In March 2012, I wrote an article titled "How high is too high" showcasing two stocks, Unilever Caribbean Limited (UCL) and West Indian Tobacco Company Limited (WCO) - stocks that are synonymous with high and consistent payout ratios and above average dividend yields. Fast-forward to August 2012, these two stocks would appear to fall under the category of inelastic goods as prices peak to 52-week highs each trading day. Investors both locally and abroad have been piling into dividend stocks given the relatively low global interest rate environment and are willing to pay a very high price purely for yield.
Year-to-date as at 30 August 2012, the Trinidad and Tobago Composite Index (TTCI) is up 5.67 per cent with UCL and WCO recording a price appreciation of 27.57 per cent and 19.82 per cent respectively. Rounding up the top five best performers over the period are One Caribbean Media Limited (h39.13 per cent), Guardian Holdings Limited (h37.59 per cent) and Scotiabank Trinidad and Tobago Limited (h24.68 per cent).
More and more, local investors are venturing into the local equity market hoping to capitalise on high yielding stocks in a bid to shore up returns. The timing of this initiative comes at a high cost evident from wider than usual bid-ask spreads for some stocks and the lack of availability of others. WCO's bid-ask spread measures TTD5.40 with 14,282 shares being demanded at a bid price of TTD73.60 while offers stand at TTD79.00 for 1,000 shares. At a trading price of TTD73.51, WCO's trailing P/E ratio is 21.10.
A quick glance at Table 1 shows the dividend yields based on the stocks' trailing dividend and closing price as at 30 August 2012. Though attractive, investors must realize that some 'high' yields are coming at a high cost. The illiquidity of a stock plays a major role in its price movements along with the fundamentals of the company. Investors viewing these high-yielding stocks as too expensive, can look at companies using cash in other strategic ways, namely, stock repurchases, making acquisitions or reinvesting in their business.
SBTT's consistent dividend payments and yield has made this stock one of the more demanded stocks on the exchange with limited supply available on the market. The illiquidity of this stock has seen its stock price continue to rise leading to marginal declines in the Company's dividend yield. Year-to-date, SBTT's stock price is up 24.68 per cent trading at TTD62.75.
Though it remains 'the most expensive' stock on the exchange, RBL's share price continues to appreciate with a trailing EPS 3.4 per cent above that declared in 2011. As at 30 August 2012, bids for RBL stood at TTD101.71 for 10,000 shares with no offers on the market.
AMCL's share price continues to increase marking a gain of 31.25 per cent over the past five years to its current trading price of TTD63.00. The illiquidity of this stock has resulted in significant stock price appreciations as demand remains strong. As at 30 August, there were no offers on the market.
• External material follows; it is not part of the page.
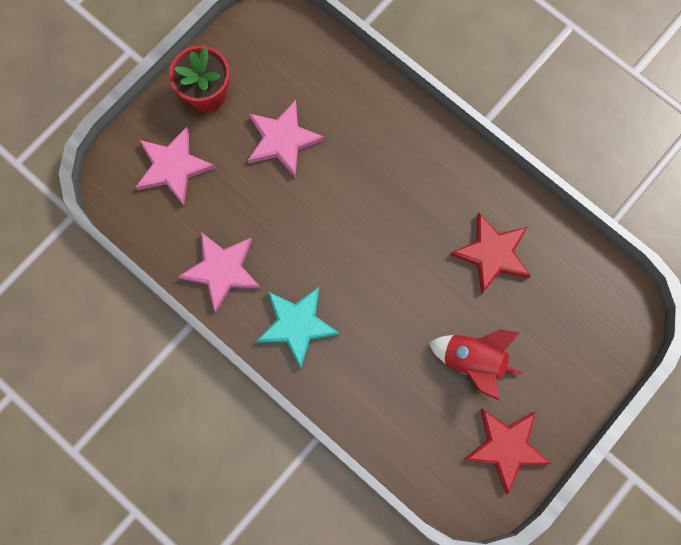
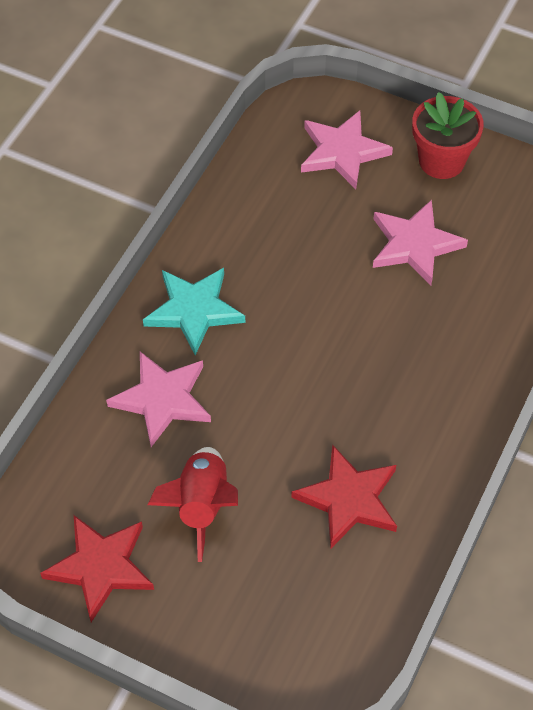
camera: 75 degrees right, 20 degrees down
(222, 270) = (236, 225): pink star -> pink star (162, 399)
The recent price appreciation seen in AHL has resulted in a year-to-date return of 6.84 per cent at a current trading price of TTD8.28.
The hunt for yield is a global phenomenon as seen by the increase in the iShares Dow Jones Select Dividend Index exchange traded fund that reached a three-year high of USD57.82 a share yielding 3.56 per cent, reportedly "less than the long-term historical average for the entire stock market". Continued stock price appreciation in stocks such as WCO and UCL for the rest of 2012 should come as no surprise to the market. As investors continue their chase for yield, some are willing to buy at any cost at arguably inflated prices. As it stands, the old adage never fails…the higher the risk, the higher the return…
All information contained in this article has been obtained from sources that First Citizens Investment Services believes to be accurate and reliable. All opinions and estimates constitute the Author's judgment as of the date of the article; however neither its accuracy and completeness nor the opinions based thereon are guaranteed. As such, no warranty, express or implied, as to the accuracy, timeliness or completeness of this article is given or made by First Citizens Investment Services in any form whatsoever.
First Citizens Investment Services and/or its employees or directors may, where applicable, make markets and effect transactions, or have positions in securities or companies mentioned herein. Neither the information nor any opinion expressed shall be construed to be, or constitute an offer or a solicitation to buy or sell.